Page extract →
Development and evaluation of a deep learning model to improve the usability of polyp detection systems during interventions.

BACKGROUND: The efficiency of artificial intelligence as computer-aided detection (CADe) systems for colorectal polyps has been demonstrated in several randomized trials. However, CADe systems generate many distracting detections, especially during interventions such as polypectomies. Those distracting CADe detections are often induced by the introduction of snares or biopsy forceps as the systems have not been trained for such situations. In addition, there are a significant number of non-false but not relevant detections, since the polyp has already been previously detected. All these detections have the potential to disturb the examiner's work.
OBJECTIVES: Development and evaluation of a convolutional neuronal network that recognizes instruments in the endoscopic image, suppresses distracting CADe detections, and reliably detects endoscopic interventions.

Excerpted records →
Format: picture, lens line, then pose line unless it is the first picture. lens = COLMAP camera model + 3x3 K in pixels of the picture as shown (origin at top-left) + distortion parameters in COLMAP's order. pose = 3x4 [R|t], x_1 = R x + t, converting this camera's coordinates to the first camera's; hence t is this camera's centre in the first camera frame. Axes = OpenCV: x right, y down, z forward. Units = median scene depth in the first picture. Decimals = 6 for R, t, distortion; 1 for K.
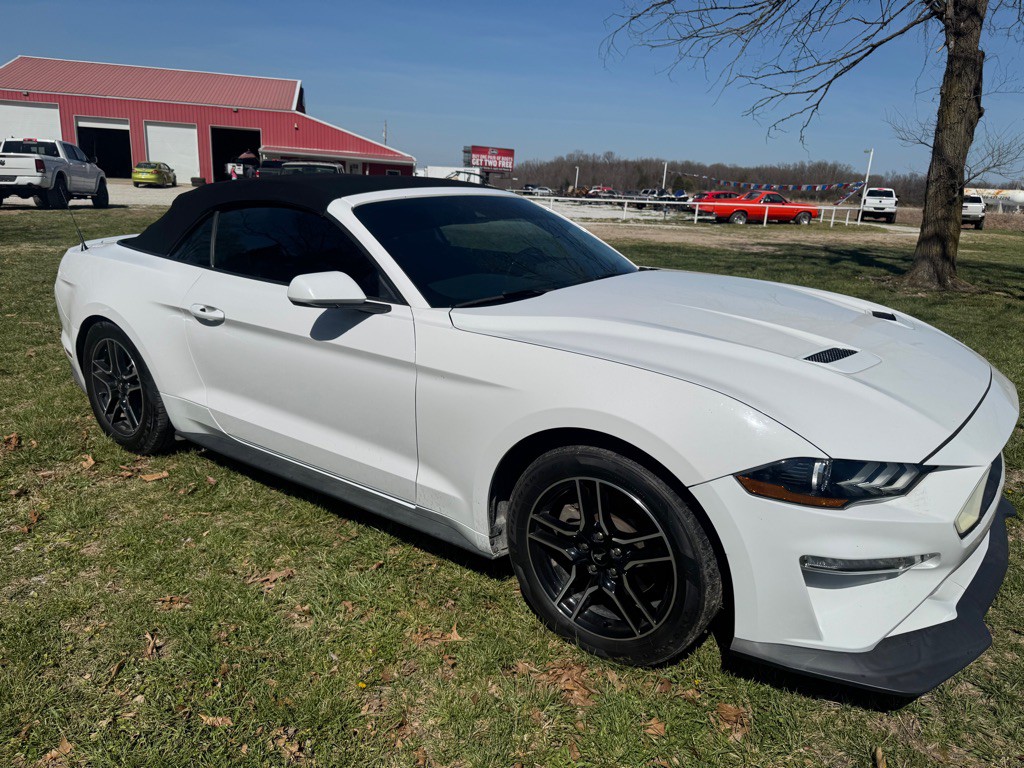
...
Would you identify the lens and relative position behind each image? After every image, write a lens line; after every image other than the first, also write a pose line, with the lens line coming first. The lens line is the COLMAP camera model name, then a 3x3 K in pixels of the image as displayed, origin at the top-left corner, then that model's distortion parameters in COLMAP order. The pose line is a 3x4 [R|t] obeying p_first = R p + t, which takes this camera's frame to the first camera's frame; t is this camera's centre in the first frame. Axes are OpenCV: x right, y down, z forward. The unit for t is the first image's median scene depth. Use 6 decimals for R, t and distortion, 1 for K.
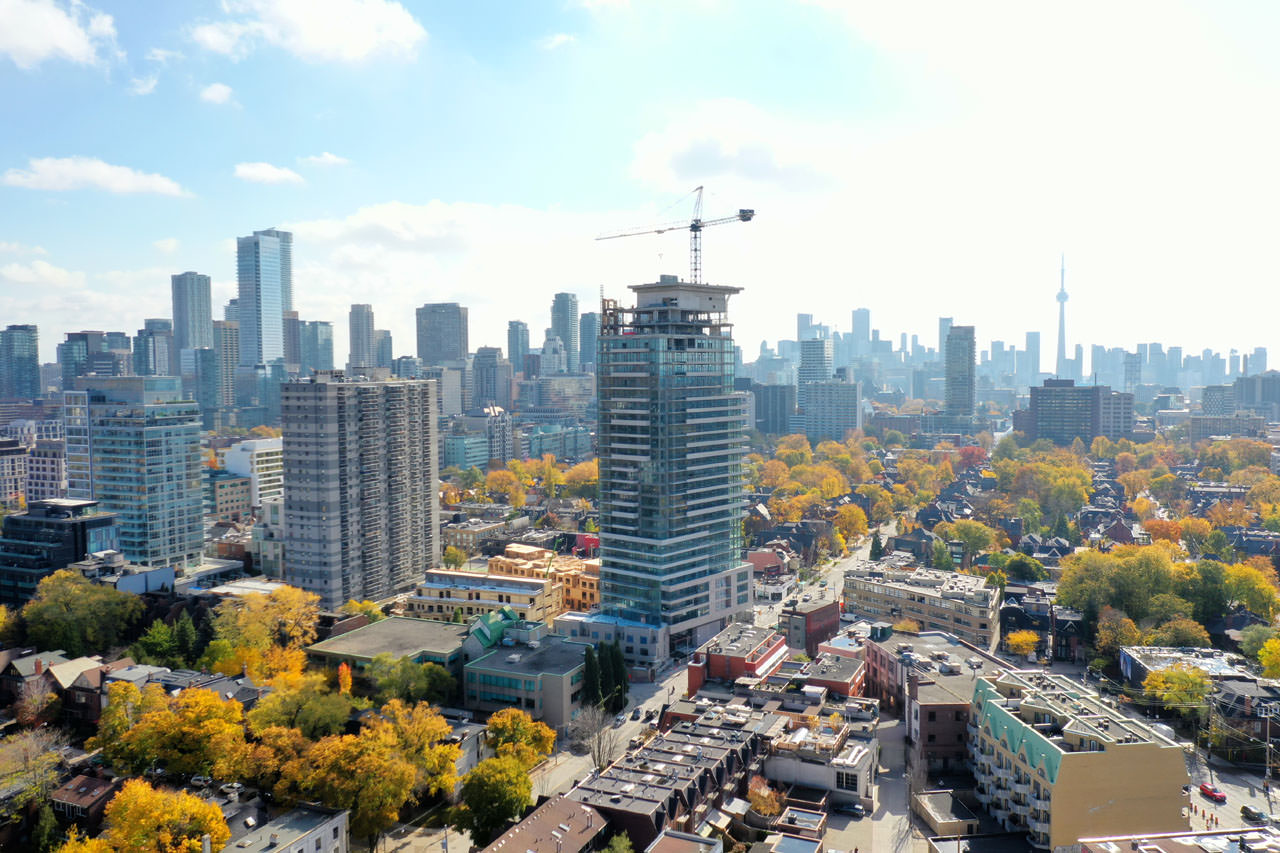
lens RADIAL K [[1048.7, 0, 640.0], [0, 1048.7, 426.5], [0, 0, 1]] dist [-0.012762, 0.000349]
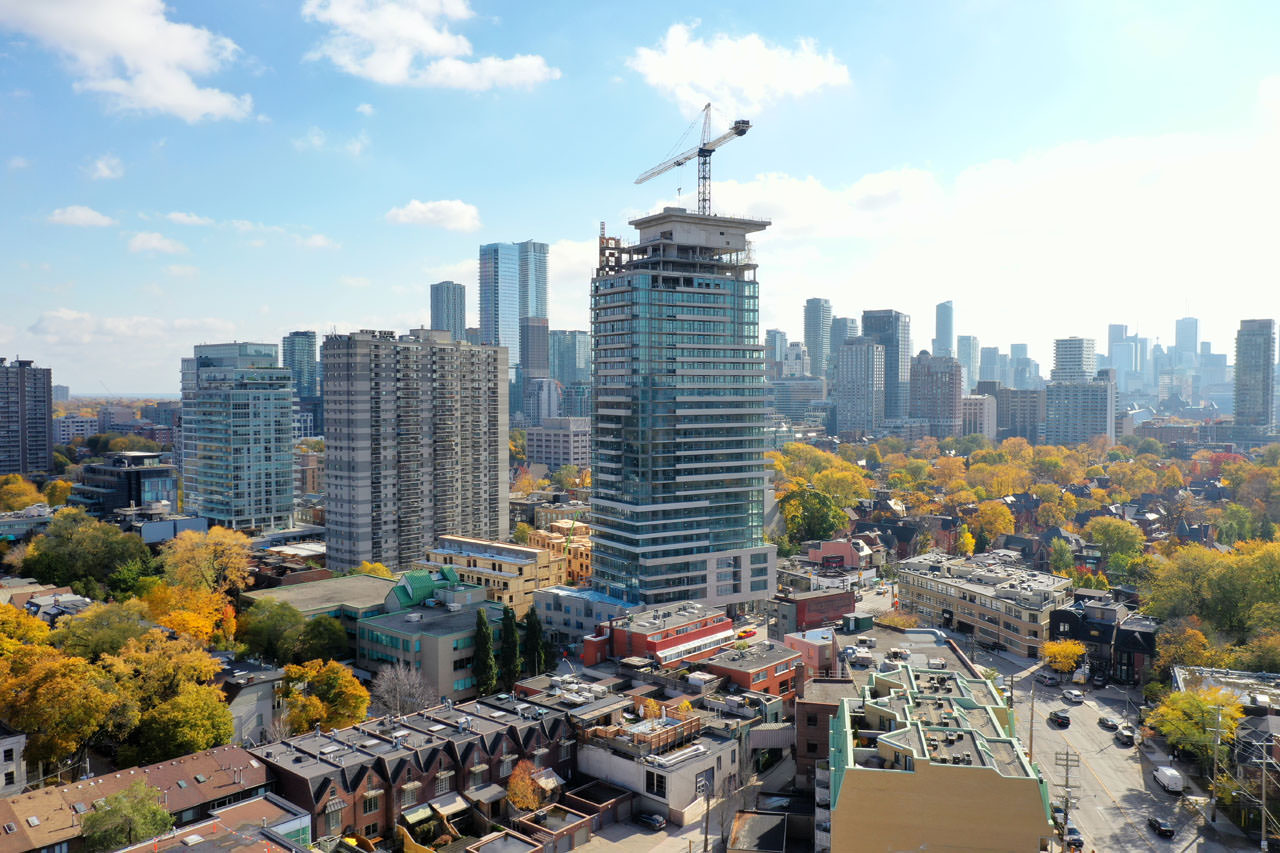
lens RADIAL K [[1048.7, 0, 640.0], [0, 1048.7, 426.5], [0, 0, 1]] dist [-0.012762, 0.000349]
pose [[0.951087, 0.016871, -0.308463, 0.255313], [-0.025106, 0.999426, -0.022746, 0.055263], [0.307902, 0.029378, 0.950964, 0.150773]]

Work item →
Answer these questions about the polyp detection abstract:
(a) What does the abstract say often induces distracting CADe detections?
(b) Why are some detections non-false but not relevant?
(c) What kind of network do the objectives describe developing?

Your solution →
(a) The introduction of snares or biopsy forceps.
(b) Because the polyp has already been previously detected.
(c) A convolutional neuronal network.